- _WHAT NEEDS TO BE DONE_: Only the number is wanted: how many lines of the data contain "pixel"?

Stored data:
- - - - - - -

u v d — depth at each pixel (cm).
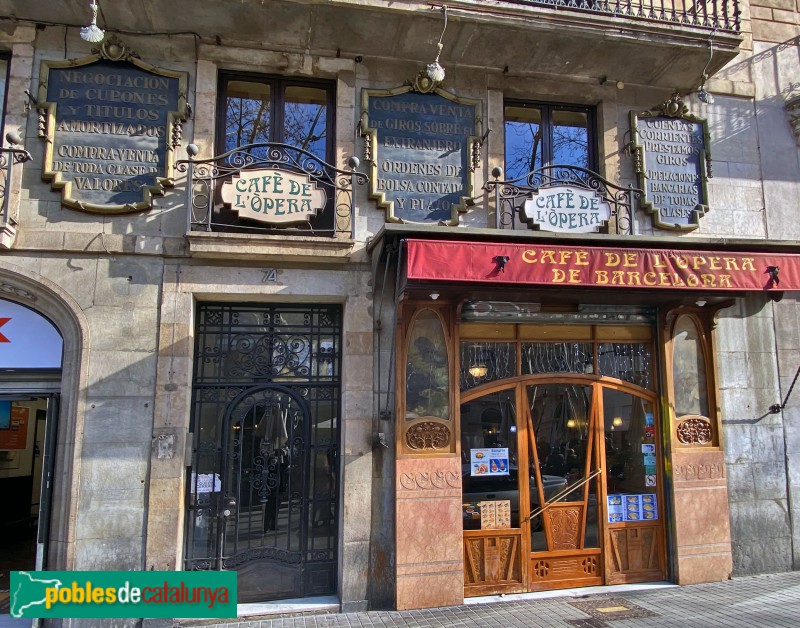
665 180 706
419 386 599
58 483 534
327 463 603
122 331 555
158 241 571
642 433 662
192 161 562
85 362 542
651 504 654
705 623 510
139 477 538
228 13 580
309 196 594
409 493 573
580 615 536
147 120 593
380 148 638
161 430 546
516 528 612
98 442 535
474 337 629
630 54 661
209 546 568
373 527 574
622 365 666
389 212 622
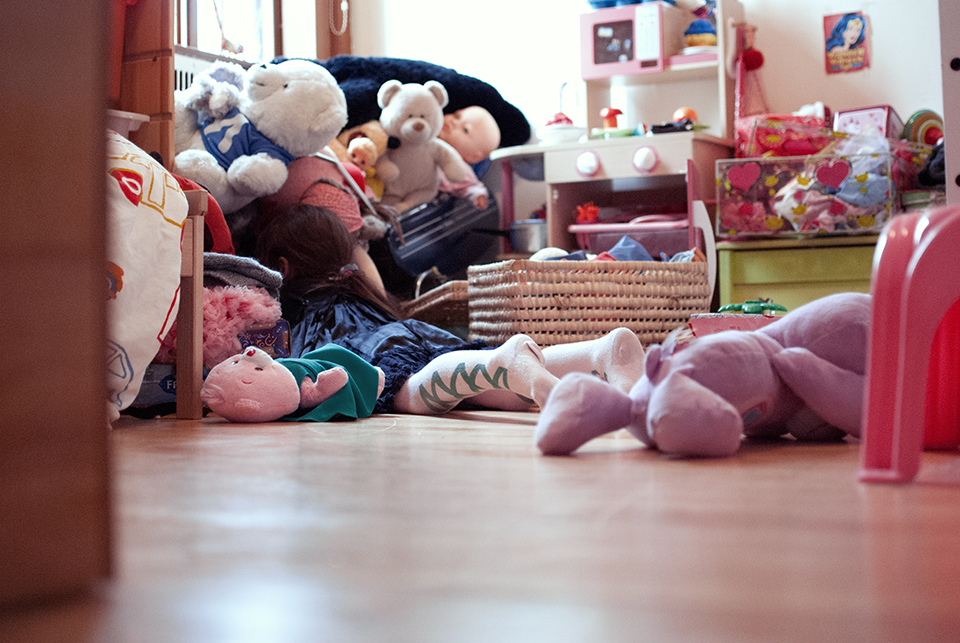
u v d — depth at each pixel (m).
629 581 0.52
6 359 0.47
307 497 0.80
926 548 0.59
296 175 2.46
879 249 0.90
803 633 0.43
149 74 2.19
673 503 0.76
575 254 2.44
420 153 3.02
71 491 0.50
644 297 2.27
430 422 1.62
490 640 0.42
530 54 3.42
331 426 1.55
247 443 1.27
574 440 1.09
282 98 2.34
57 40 0.50
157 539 0.64
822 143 2.75
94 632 0.44
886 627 0.44
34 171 0.48
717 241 2.83
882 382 0.88
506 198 3.23
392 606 0.48
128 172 1.54
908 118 2.94
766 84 3.11
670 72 3.04
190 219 1.68
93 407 0.51
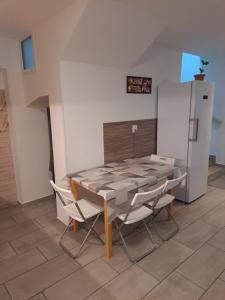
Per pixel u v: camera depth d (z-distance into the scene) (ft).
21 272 6.69
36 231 8.85
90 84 8.69
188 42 10.89
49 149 11.57
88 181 7.69
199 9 7.20
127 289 6.03
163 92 10.96
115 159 10.21
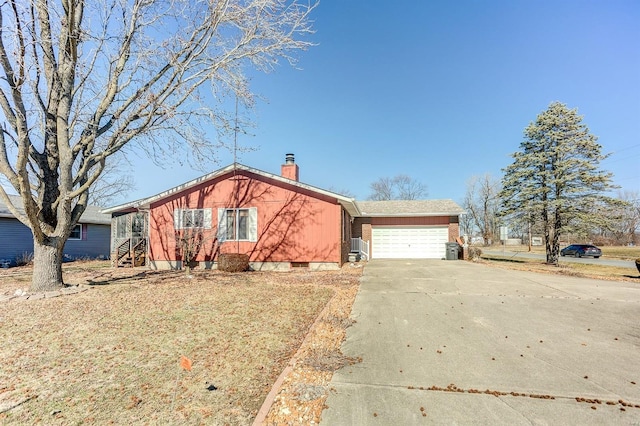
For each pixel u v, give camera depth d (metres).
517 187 19.08
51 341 5.05
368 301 7.70
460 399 3.34
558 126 17.95
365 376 3.85
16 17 7.55
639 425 2.90
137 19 9.15
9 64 7.43
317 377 3.81
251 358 4.41
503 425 2.89
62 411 3.16
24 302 7.65
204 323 5.95
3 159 8.25
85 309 6.98
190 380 3.78
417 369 4.05
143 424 2.95
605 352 4.63
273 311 6.80
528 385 3.64
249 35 9.89
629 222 44.59
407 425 2.89
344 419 2.99
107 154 9.10
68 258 19.67
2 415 3.09
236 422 2.98
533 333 5.45
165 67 9.59
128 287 9.68
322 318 6.21
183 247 13.07
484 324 5.93
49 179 9.10
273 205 14.34
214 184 14.73
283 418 3.00
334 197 13.93
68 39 8.52
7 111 8.12
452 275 11.87
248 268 14.11
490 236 53.00
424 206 22.64
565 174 17.52
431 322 6.05
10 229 17.91
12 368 4.11
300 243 14.09
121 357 4.43
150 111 9.33
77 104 9.73
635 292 8.75
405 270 13.48
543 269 14.34
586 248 28.52
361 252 19.89
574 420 2.97
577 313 6.67
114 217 17.06
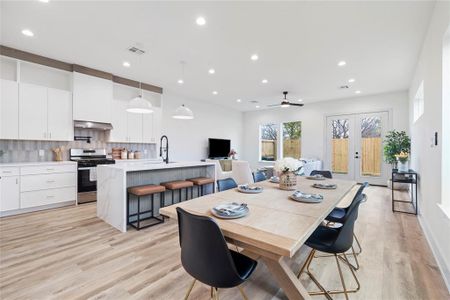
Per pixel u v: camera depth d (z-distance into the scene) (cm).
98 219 347
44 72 427
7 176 355
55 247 253
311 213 158
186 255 134
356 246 260
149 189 313
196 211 162
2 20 286
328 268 217
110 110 496
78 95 444
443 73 228
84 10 264
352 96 680
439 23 236
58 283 188
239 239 122
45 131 412
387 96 634
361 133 682
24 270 206
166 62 421
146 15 273
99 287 183
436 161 254
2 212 356
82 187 436
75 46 360
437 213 244
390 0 241
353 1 242
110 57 402
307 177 331
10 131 376
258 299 173
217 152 795
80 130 482
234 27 297
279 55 383
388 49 357
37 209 390
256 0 243
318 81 528
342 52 369
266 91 627
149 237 283
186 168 417
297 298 158
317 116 763
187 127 725
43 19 283
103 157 513
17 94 383
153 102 607
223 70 460
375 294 177
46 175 394
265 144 912
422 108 371
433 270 211
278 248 108
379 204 443
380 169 652
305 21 281
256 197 204
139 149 590
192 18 278
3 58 374
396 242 271
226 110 876
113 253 240
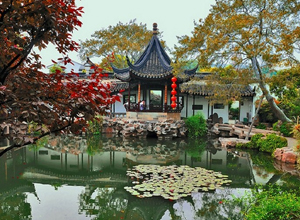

- - - - - - -

- _OUTPUT FOR THIS EXERCISE_: 5